Birincisi, yani bit yavrusu, ‘yapış-‘ fiilinden yapışak > yavşak şeklinde günümüze ulaşmıştır. Diğeri ise Eski Türkçede yaŋşamak ‘’çok ve yerli yersiz konuşmak’’ fiilinden -k ekiyle türemiştir. Tıpkı gevşemekten gevşek, tanımaktan tanık, gevremekten gevrek sözcüklerinde olduğu gibi. Bugün küfür ya da hakaret olarak kullandığımız yavşak, aslında ‘’çok ve boş konuşan’’ anlamında yaŋşak sözcüğü aslında. 20. Yüzyıla kadar Osmanlıca metinlerde genizli/nazal n ile yazılmış. 1901 yılında Şemsetttin Sami Kamus-ı Türki’de ‘’tatsız surette geveze, ağzı yayvan’’ olarak kaydetmiş bu kelimenin anlamını. Şu an pek rastlamasak da özellikle Anadolu’nun iç kesimlerindeki büyüklerimiz hâlâ bu ‘ŋ’ telaffuzuyla karşılaşabiliriz.

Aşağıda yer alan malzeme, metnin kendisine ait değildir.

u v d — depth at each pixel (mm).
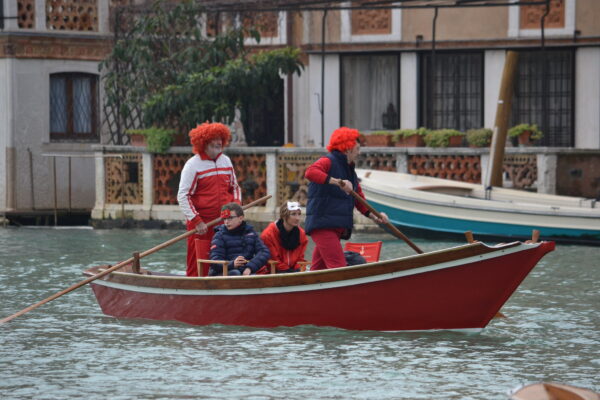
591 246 55344
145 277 34094
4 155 73625
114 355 29062
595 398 19609
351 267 30938
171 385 25766
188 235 34562
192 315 33406
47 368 27594
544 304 37000
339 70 78688
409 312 31078
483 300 30594
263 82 69625
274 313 32156
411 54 76812
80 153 75688
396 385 25641
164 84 71562
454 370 27125
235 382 26016
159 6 70688
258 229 66438
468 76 76062
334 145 32438
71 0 74938
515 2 71562
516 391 19672
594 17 72688
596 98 73312
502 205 57000
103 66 75625
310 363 27891
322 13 78062
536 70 74812
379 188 59500
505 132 61438
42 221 73812
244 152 67125
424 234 59281
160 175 68938
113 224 69500
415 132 65125
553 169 62156
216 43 70562
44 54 74062
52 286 41750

Uygurların bundan yaklaşık bin yıl önce yazdığı Türkçe metinlerde yaŋşak sözlemek ‘’boş ve gereksiz konuşup birini meşgul etmek’’ ve yaŋşak sav ‘’boş muhabbet’’ gibi örnekleri görebiliriz. Kelimenin geçtiği ilk yazılı kaynağı ise Kaşgarlı Mahmut’un Divan-ı Lugat-it Türk adlı eseri olarak gösteriyor bize S. Nişanyan. Eskiden yaŋşak (yavşak) başı diye bir deyimimiz bile varmış. Bu deyimlere Yusuf Has Hacip’in Kutadgu Bilig’inde rastlayabiliriz. Orta Asya’dan Anadolu’ya göç eden Oğuz boyları kelimeyi unutmadan buralara kadar taşımışlar.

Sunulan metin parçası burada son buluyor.